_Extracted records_
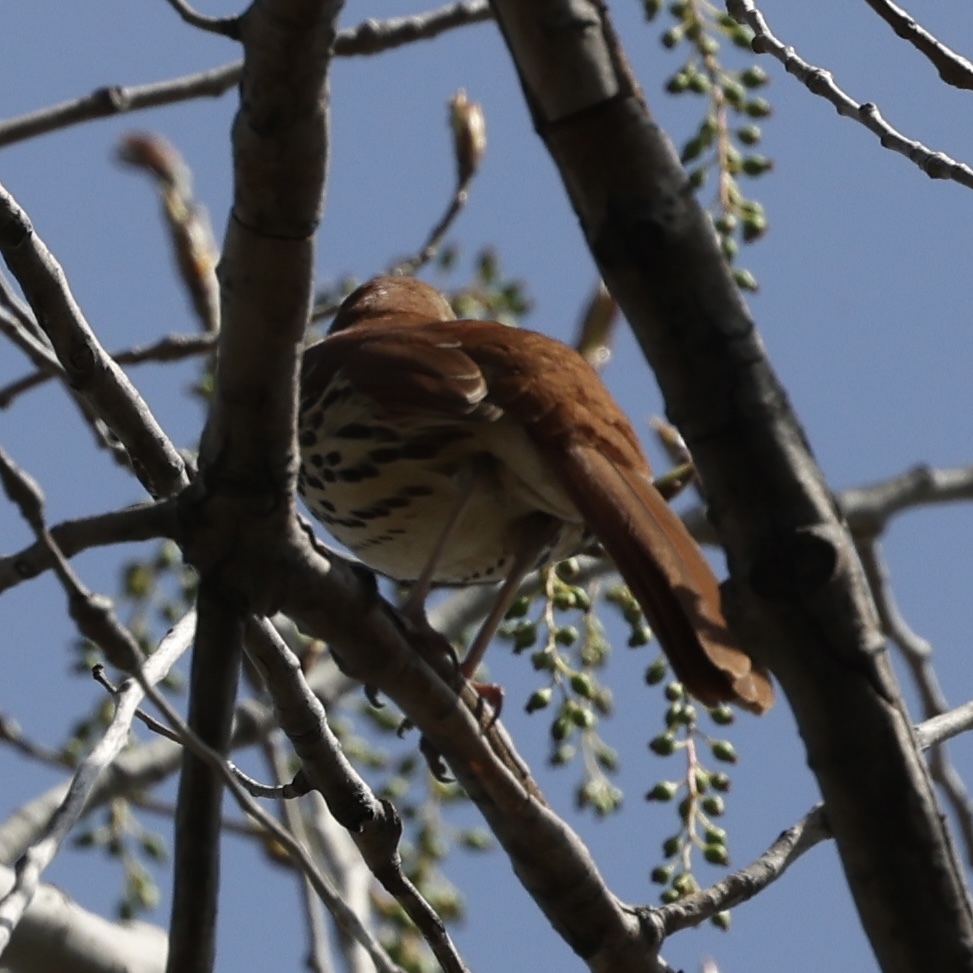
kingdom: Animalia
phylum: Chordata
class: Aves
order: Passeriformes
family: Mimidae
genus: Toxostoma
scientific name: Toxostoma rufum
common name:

_CHALLENGE_
Copy out every line above word for word, leaving out the pictures.

_WRITTEN ANSWER_
kingdom: Animalia
phylum: Chordata
class: Aves
order: Passeriformes
family: Mimidae
genus: Toxostoma
scientific name: Toxostoma rufum
common name:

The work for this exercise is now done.